Emergent Introspective Awareness in Large Language Models

Paper · Source

Injected “thoughts”

In our first experiment, we explained to the model the possibility that “thoughts” may be artificially injected into its activations, and observed its responses on control trials (where no concept was injected) and injection trials (where a concept was injected). We found that models can sometimes accurately identify injection trials, and go on to correctly name the injected concept.

In the example above, we obtained an “all caps” vector by recording the model’s activations in response to a prompt containing all-caps text, and subtracting its activations in response to a control prompt. When we inject this vector into the model’s activations, the model notices the presence of an unexpected pattern in its processing, and identifies it as relating to loudness or shouting. Importantly, the model detects the presence of an injected concept immediately (“I notice what appears to be an injected thought…” vs. the baseline “I don’t detect any injected thought…”), before the perturbation has influenced the outputs in a way that would have allowed the model to infer the injected concept from the outputs. The immediacy implies that the mechanism underlying this detection must take place internally in the model’s activations. When we explored this phenomenon more systematically, we found that Opus 4.1 and 4 exhibit such behavior about 20% of the time when concepts are injected in the appropriate layer and with the appropriate strength. Some other models do so as well, at lower rates. We speculate on possible mechanisms for these results in a later section.

^^^^^^^^^^^^^^^^

▶ Required actions:
1. Write out each distinct phrase that appears in quotation marks in the introspection passage.
2. Render this sentence from the introspection passage in Spanish: "We speculate on possible mechanisms for these results in a later section."
3. Reproduce the part of the introspection passage that begins at the words "In our first" and stops after "the injected concept.".

▶ Stored rows:
^^^^^^^^^^^^^^^^

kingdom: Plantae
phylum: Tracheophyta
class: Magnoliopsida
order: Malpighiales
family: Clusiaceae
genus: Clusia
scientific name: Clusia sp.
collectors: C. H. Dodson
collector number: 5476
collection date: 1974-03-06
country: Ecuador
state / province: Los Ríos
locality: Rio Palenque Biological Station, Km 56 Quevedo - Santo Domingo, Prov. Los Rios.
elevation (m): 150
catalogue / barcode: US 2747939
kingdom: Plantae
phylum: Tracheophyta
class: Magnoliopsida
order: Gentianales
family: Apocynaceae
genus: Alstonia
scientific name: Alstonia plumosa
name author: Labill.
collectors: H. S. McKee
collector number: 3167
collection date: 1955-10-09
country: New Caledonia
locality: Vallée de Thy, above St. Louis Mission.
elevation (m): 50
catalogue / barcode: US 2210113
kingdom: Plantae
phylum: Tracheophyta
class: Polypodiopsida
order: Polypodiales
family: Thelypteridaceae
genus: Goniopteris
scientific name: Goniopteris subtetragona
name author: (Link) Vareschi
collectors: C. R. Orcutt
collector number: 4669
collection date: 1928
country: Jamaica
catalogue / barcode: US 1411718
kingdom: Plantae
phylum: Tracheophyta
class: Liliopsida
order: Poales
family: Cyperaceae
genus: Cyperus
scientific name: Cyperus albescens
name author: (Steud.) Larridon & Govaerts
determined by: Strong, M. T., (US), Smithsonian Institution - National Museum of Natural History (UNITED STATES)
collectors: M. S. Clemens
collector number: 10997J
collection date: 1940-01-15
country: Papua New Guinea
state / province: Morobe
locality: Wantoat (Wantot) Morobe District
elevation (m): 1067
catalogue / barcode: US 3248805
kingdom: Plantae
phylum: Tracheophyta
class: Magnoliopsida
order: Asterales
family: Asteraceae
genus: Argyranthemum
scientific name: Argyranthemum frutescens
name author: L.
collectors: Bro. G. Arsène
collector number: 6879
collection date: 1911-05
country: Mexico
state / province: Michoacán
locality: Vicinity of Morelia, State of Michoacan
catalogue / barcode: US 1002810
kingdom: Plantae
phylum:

^^^^^^^^^^^^^^^^

▶ The answers:
1.
- thoughts
- all caps
- I notice what appears to be an injected thought…
- I don’t detect any injected thought…

2. Especulamos sobre posibles mecanismos de estos resultados en una sección posterior.

3.
In our first experiment, we explained to the model the possibility that “thoughts” may be artificially injected into its activations, and observed its responses on control trials (where no concept was injected) and injection trials (where a concept was injected). We found that models can sometimes accurately identify injection trials, and go on to correctly name the injected concept.